La carenza di personale fa male? A Torino il caposala finisce in neurologia
E’ forte l’attenzione per i problemi di personale collegati ai picchi di accesso ai Pronto Soccorso dopo il terribile caso avvenuto a Torino, all’Ospedale Martini. Il caposala del reparto, 43 anni, dopo un estenuante turno di 12 ore è stato ricoverato con un aneurisma alla Città della Salute, dove è ancora attualmente ricoverato, secondo quanto si apprende da Repubblica Torino.
Dopo 12 ore di lavoro al pronto soccorso dell’ospedale Martini, intasato sin dal mattino con 40 pazienti in barella, ha avuto un’emorragia cerebrale.
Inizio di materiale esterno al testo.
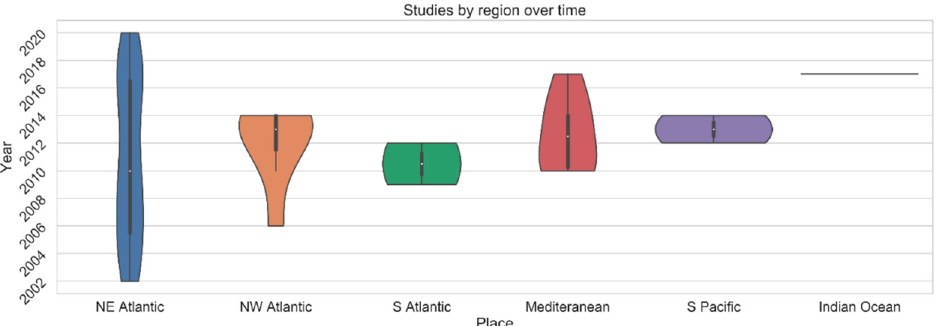
Figure 2. Violin plot visualizing the studies whose primary methods utilize spatial mapping and processing of CWC habitats since 2002.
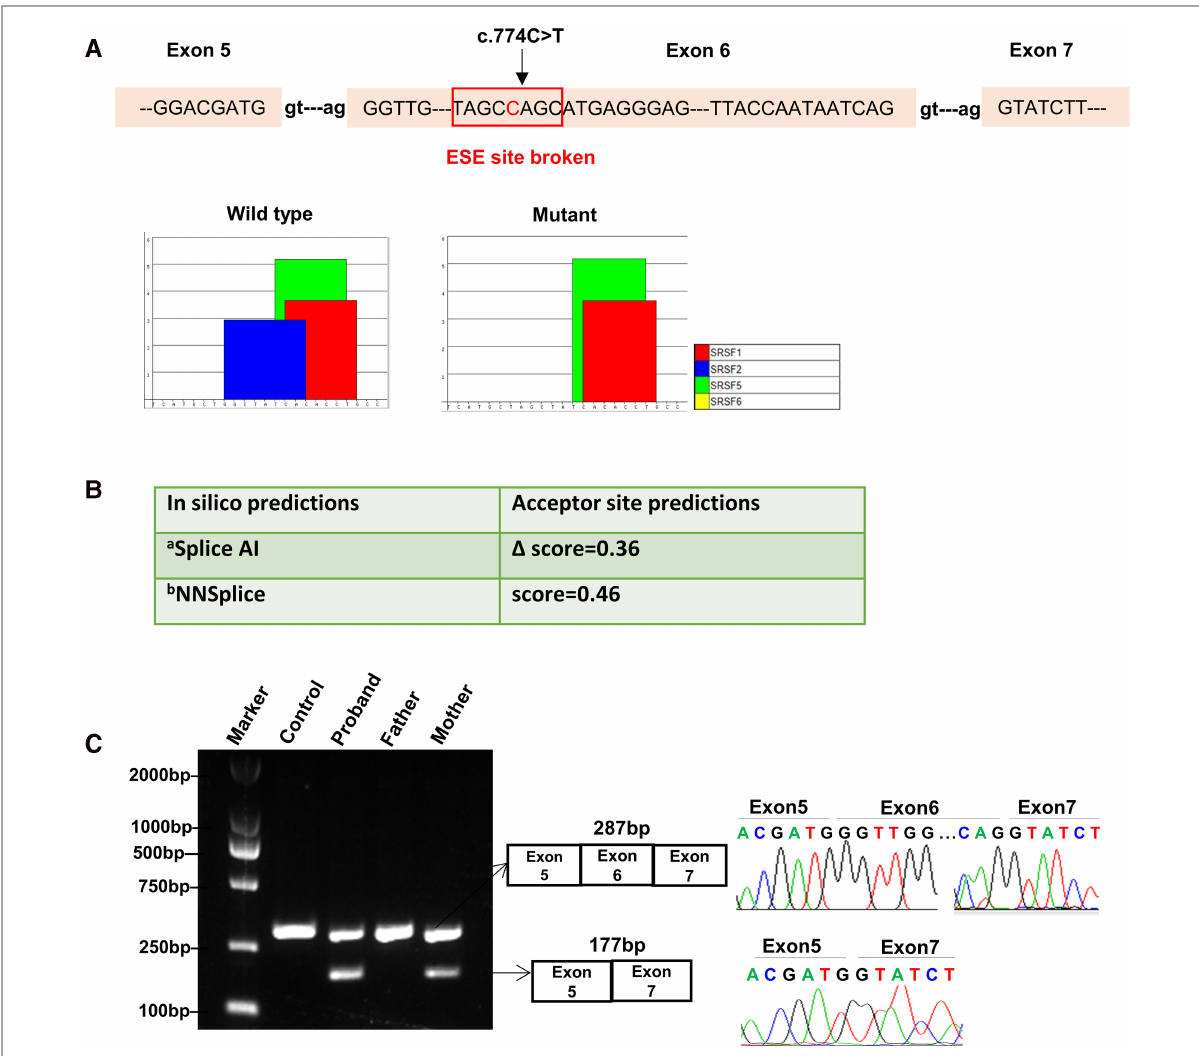
FIGURE 2 Bioinformatics predictions and transcript analysis in vivo for the synonymous variant c.774C>T in the MBTPS1 gene. ( A ) ESE Finder 3.0 program predicted that c.774C>T might affect auxiliary cis-acting splicing regulatory elements by destroying the original exonic splicing enhancer (ESE) binding to SRSF2. ( B ) In silico prediction results for c.774C>T using Splice AI and NNSplice. a, Delta score of a variant can be interpreted as the probability of the variant being splice-altering: 0.2 (high recall), 0.5 (recommended), and 0.8 (high precision) cutoffs.; b, Splice site predictions for acceptor score cutoff 0.40. ( C ) Gel electrophoresis of RT-PCR fragments in vivo showed that c.774C>T caused abnormal mRNA splicing leading to two transcripts differed by about 100 bp. Sequence analysis of the patient and mother ’ s mRNA derived RT-PCR products showed that the shorter transcript lacked a sequence corresponding to exon 6 of the MBTPS1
Pierangelo Bozzetto, 43 anni, è caposala all’ospedale di via Tofane e per tutto il giorno ieri ha lavorato a ritmi frenetici. È entrato in servizio alle otto del mattino, ne è uscito molto provato alle 19. È andato a casa, ma si è sentito male ed è tornato al pronto soccorso, dove i medici hanno diagnosticato un aneurisma. È stato portato di corsa alla Città della Salute, dove è attualmente ricoverato in neurologia. Ieri, alle 14, i sindacati hanno chiamato la direzione dell’ospedale Martini per segnalare la situazione di emergenza. «Nel pomeriggio tutti i medici erano mobilitati – raccontano sindacalisti e infermieri – gli infermieri in servizio erano otto, cento le persone in fase di ricovero». Da giorni la sanità torinese è in pesante affanno per i picchi dell’influenza e, secondo i sindacati, per i tagli indiscriminati di medici e personale ospedaliero
“Siamo davvero sconvolti per quello che è accaduto – affermano Claudio Delli Carri, segretario del Nursing Up Piemonte, Franco Cartellà della Cgil Città della Salute, e Michele Cutrì della Uil Città della Salute – In molti conoscono il collega che si è sentito male, si tratta di un’ottima persona e di un gran professionista. A lui va tutta la nostra vicinanza, siamo al suo fianco. Siamo, però, anche molto arrabbiati e non possiamo non reagire di fronte a una situazione inaccettabile”. “Abbiamo ripetuto e ripetuto alla Regione che le assunzioni vanno sbloccate – aggiungono i sindacalisti – che la carenza di personale accoppiata a volumi e carichi di lavoro sempre più gravosi avrebbero potuto generare effetti drammatici. Oggi, anche se ancora non vi è una certezza assoluta sulle cause del malore del collega, suona l’ultimo campanello d’allarme. Perchè tutti sappiamo che operare in queste condizioni espone i professionisti a rischi enormi che si ripercuotono anche sui pazienti incidendo sulla loro salute”.